Colle San Pietro has earned its reputation as one of Verona’s must-see destinations. It is here that one of the most beautiful monuments in the city, the Roman theatre, can be visited as part of the renovated archaeological museum. The theatre is one of Verona’s most spectacular and photographed spots, with its cypresses, its stairways, and the houses clinging to the hillside. The top of the hill, where the large terrace belonging to Castel San Pietro is found, offers one of the most beautiful views over Verona, with the wide curve of the Adige, the old town with its geometric grid of streets, and the soaring bell towers.
And now there is yet another reason to visit the hill: the grand opening (or should it be re-opening?) of the new funicular. Although it is referred to as a “funicolare” by the people of Verona, the vehicles are not actually driven by cables, instead using a rack railway system to climb to the top of the hill in under a minute (at two euros for a return ticket), avoiding the steep but incredibly picturesque climb up the steps that wind their way through historic houses, well-kept gardens and Roman ruins. Look at it this way: on an unbearably hot day, when the sun is directly overhead, when your legs are crying out for a break and you do not want your shirt to be drenched in sweat, the funicular is a great alternative, allowing you to discover one of the most beautiful places in Verona.
There are few people left who remember the inauguration of the first Castel San Pietro funicular. It was an ill-fated opening for a project that was designed to draw tourists to one of the city’s main attractions. The idea was first presented in the 1930s, construction started in 1939, and the funicular was completed and opened to the public in 1941. However, this was far from the best time to attempt to relaunch tourism in the city; World War II had thrown Europe into chaos, and Italy was no exception. By 1944, the experiment was as good as finished. The funicular was dismantled, the site became overgrown with weeds, and it would not be spoken of for decades to come.
It was not until the 2000s that the funicular made its way back into the public consciousness. Having found the money needed to rebuild it, a new version of the project and the works was once again undertaken. Finally, in mid-2017, the funicular was reopened. Located beyond the Ponte Pietra, the entrance to the funicular is fairly inconspicuous; walking along Via Santo Stefano, there is a small square on the right, where the brand new building that houses the ticket office is found.
As we mentioned earlier, the funicular is a great new opportunity to discover the beauty of Colle San Pietro. The Roman theatre, which dates back to the first century AD, is still one of the city’s most important live venues (after the Arena, of course), showcasing performances including prose, with a particular focus on Shakespeare, as well as music and dance. There are also several nooks and crannies on the hill where you can sneak a peek without buying a ticket, and if you decide to take a stroll on the night of a concert, you will see groups of people perched on steps and balustrades. What’s more, the road to the hill is closed to traffic when there is a show on, offering a great opportunity to enjoy a stroll along the Adige on the path known as the Lungadige di San Giorgio, which was recently repaved (remaining a pedestrian-only route).

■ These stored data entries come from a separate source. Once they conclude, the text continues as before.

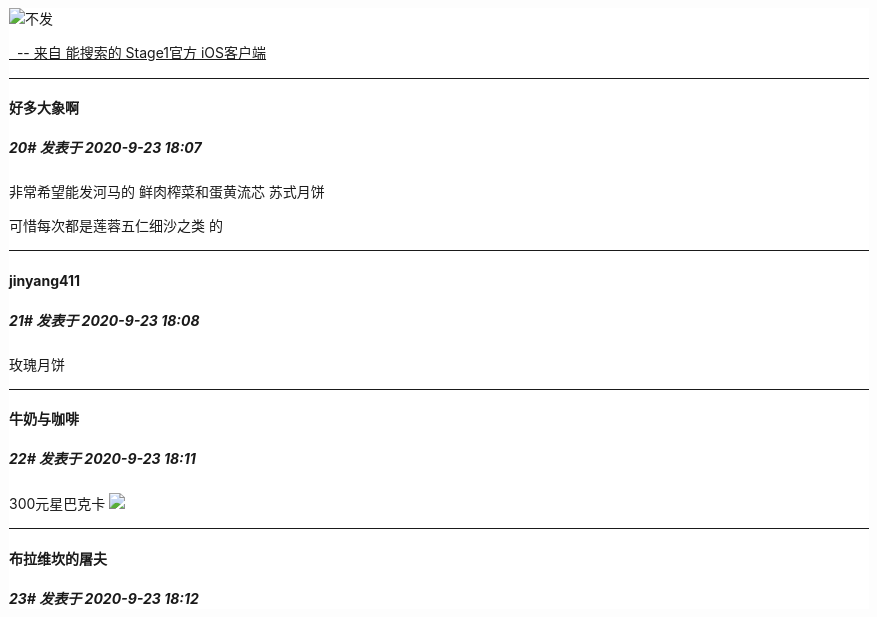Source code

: 

<img src="https://static.saraba1st.com/image/smiley/face2017/037.png" referrerpolicy="no-referrer">不发

[  -- 来自 能搜索的 Stage1官方 iOS客户端](https://itunes.apple.com/fi/app/saraba1st/id1221237470?mt=8)







*****

####  好多大象啊  
##### 20#       发表于 2020-9-23 18:07




非常希望能发河马的 鲜肉榨菜和蛋黄流芯 苏式月饼

可惜每次都是莲蓉五仁细沙之类 的







*****

####  jinyang411  
##### 21#       发表于 2020-9-23 18:08




玫瑰月饼







*****

####  牛奶与咖啡  
##### 22#       发表于 2020-9-23 18:11




300元星巴克卡 <img src="https://static.saraba1st.com/image/smiley/face2017/009.gif" referrerpolicy="no-referrer">







*****

####  布拉维坎的屠夫  
##### 23#       发表于 2020-9-23 18:12


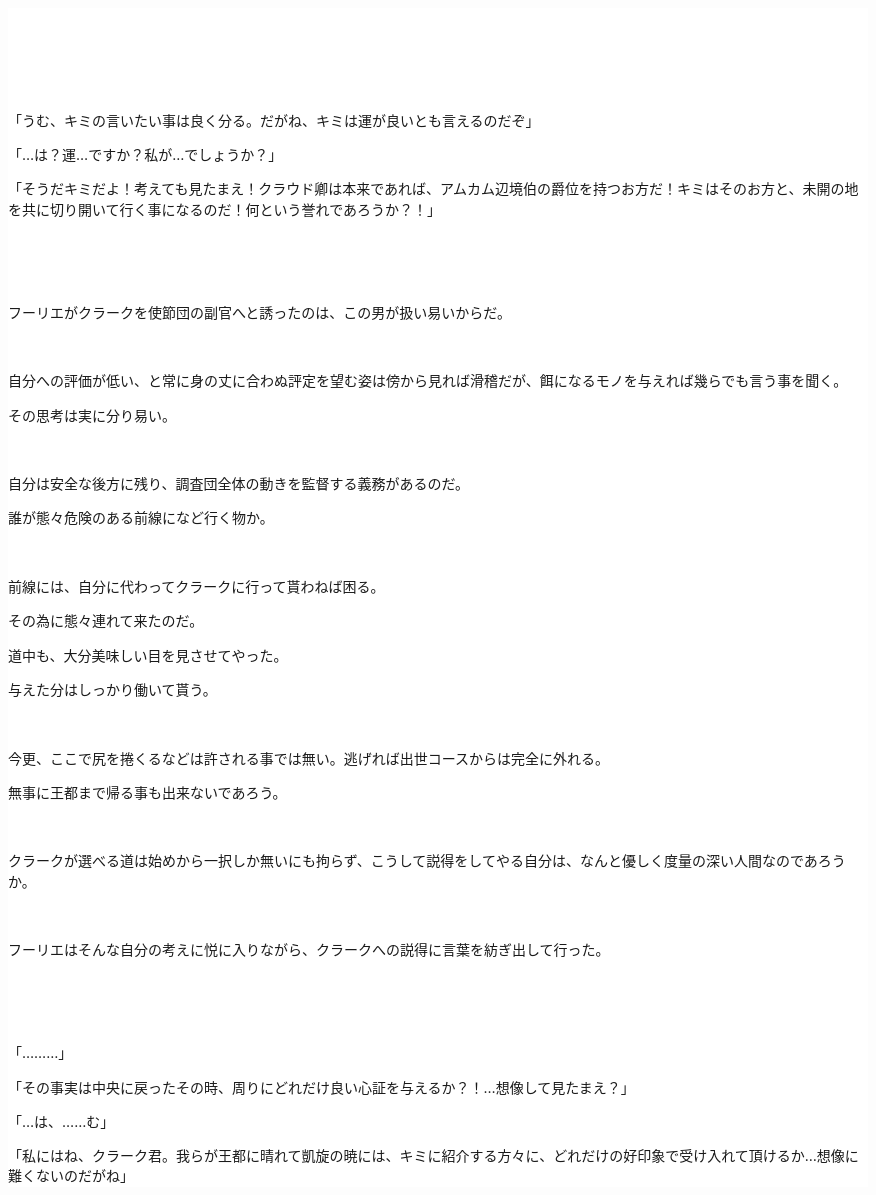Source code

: &nbsp;

&nbsp;

&nbsp;

「うむ、キミの言いたい事は良く分る。だがね、キミは運が良いとも言えるのだぞ」

「…は？運…ですか？私が…でしょうか？」

「そうだキミだよ！考えても見たまえ！クラウド卿は本来であれば、アムカム辺境伯の爵位を持つお方だ！キミはそのお方と、未開の地を共に切り開いて行く事になるのだ！何という誉れであろうか？！」

&nbsp;

&nbsp;

フーリエがクラークを使節団の副官へと誘ったのは、この男が扱い易いからだ。

&nbsp;

自分への評価が低い、と常に身の丈に合わぬ評定を望む姿は傍から見れば滑稽だが、餌になるモノを与えれば幾らでも言う事を聞く。

その思考は実に分り易い。

&nbsp;

自分は安全な後方に残り、調査団全体の動きを監督する義務があるのだ。

誰が態々危険のある前線になど行く物か。

&nbsp;

前線には、自分に代わってクラークに行って貰わねば困る。

その為に態々連れて来たのだ。

道中も、大分美味しい目を見させてやった。

与えた分はしっかり働いて貰う。

&nbsp;

今更、ここで尻を捲くるなどは許される事では無い。逃げれば出世コースからは完全に外れる。

無事に王都まで帰る事も出来ないであろう。

&nbsp;

クラークが選べる道は始めから一択しか無いにも拘らず、こうして説得をしてやる自分は、なんと優しく度量の深い人間なのであろうか。

&nbsp;

フーリエはそんな自分の考えに悦に入りながら、クラークへの説得に言葉を紡ぎ出して行った。

&nbsp;

&nbsp;

「………」

「その事実は中央に戻ったその時、周りにどれだけ良い心証を与えるか？！…想像して見たまえ？」

「…は、……む」

「私にはね、クラーク君。我らが王都に晴れて凱旋の暁には、キミに紹介する方々に、どれだけの好印象で受け入れて頂けるか…想像に難くないのだがね」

Connected to the Roman theatre, the Archaeological museum was also recently refurbished, allowing you to discover the original core around which the city was founded, dating back even further than the Roman city. No visit is complete without a stop on the terrace at the summit of the hill to check out the incredible view; a unmissable chance to take a selfie with the city spread out behind you. And then, thanks to the funicular, you can be back on solid ground in less than a minute.